Given the records below, would you repeat exactly the lines that begin at the one containing "utbildningstillfälle, fick vi" and end at the one containing "Järvaveckan ⭐️", inclusive?
..........
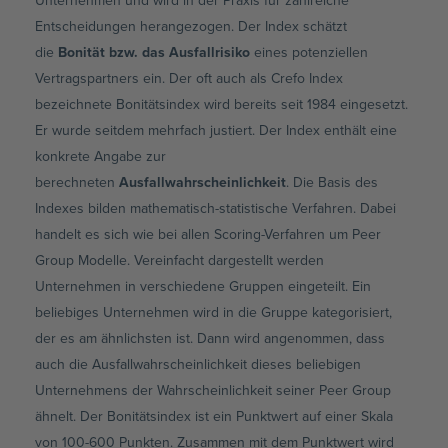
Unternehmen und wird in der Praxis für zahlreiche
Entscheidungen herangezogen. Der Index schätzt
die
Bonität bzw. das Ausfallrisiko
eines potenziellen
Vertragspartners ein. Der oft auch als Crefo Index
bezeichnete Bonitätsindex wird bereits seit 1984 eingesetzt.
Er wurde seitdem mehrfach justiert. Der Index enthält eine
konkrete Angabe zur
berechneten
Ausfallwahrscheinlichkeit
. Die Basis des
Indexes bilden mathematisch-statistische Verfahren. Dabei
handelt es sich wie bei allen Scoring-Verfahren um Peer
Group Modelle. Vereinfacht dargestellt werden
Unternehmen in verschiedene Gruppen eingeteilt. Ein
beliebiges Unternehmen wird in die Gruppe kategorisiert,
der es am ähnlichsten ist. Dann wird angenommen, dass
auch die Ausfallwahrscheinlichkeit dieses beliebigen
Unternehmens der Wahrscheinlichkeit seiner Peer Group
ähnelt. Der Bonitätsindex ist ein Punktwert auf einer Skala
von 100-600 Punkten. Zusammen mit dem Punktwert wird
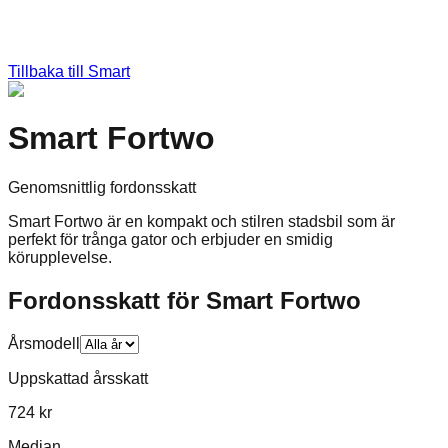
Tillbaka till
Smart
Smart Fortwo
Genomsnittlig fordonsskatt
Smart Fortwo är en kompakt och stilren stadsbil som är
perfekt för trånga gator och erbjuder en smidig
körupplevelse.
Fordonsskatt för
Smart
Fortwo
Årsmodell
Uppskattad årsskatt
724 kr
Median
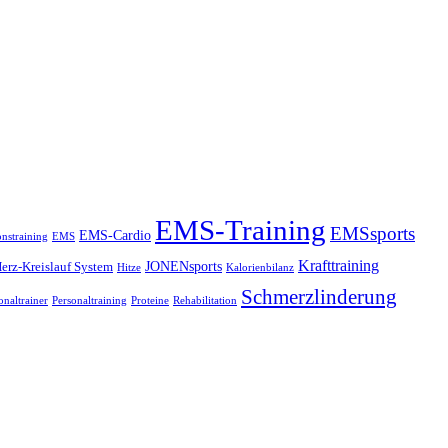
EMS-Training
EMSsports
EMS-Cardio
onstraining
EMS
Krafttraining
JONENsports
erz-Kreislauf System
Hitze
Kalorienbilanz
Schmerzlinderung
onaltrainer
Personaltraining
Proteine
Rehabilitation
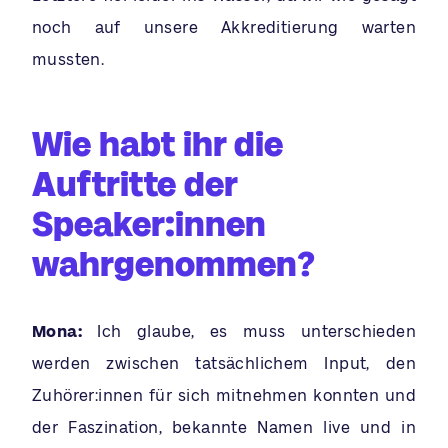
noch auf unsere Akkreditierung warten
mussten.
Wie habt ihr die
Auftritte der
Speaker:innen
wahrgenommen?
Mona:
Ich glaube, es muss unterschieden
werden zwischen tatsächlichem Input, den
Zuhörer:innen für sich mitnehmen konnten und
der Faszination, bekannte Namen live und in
..........
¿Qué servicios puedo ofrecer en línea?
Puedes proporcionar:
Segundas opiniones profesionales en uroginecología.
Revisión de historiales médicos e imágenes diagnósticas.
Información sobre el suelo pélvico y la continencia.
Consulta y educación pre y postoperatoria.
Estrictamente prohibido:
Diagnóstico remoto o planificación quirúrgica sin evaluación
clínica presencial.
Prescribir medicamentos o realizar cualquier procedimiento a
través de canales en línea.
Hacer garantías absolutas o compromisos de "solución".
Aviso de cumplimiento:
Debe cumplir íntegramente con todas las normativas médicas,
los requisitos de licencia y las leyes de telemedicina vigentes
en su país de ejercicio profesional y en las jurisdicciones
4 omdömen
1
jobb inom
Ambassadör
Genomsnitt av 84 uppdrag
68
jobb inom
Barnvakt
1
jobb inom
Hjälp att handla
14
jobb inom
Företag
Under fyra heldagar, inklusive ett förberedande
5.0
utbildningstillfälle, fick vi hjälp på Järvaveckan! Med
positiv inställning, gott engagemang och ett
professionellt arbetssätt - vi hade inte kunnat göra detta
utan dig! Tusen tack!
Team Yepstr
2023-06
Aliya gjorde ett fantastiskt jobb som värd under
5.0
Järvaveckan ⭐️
..........
RESPONSE AREA >>
utbildningstillfälle, fick vi hjälp på Järvaveckan! Med
positiv inställning, gott engagemang och ett
professionellt arbetssätt - vi hade inte kunnat göra detta
utan dig! Tusen tack!
Team Yepstr
2023-06
Aliya gjorde ett fantastiskt jobb som värd under
5.0
Järvaveckan ⭐️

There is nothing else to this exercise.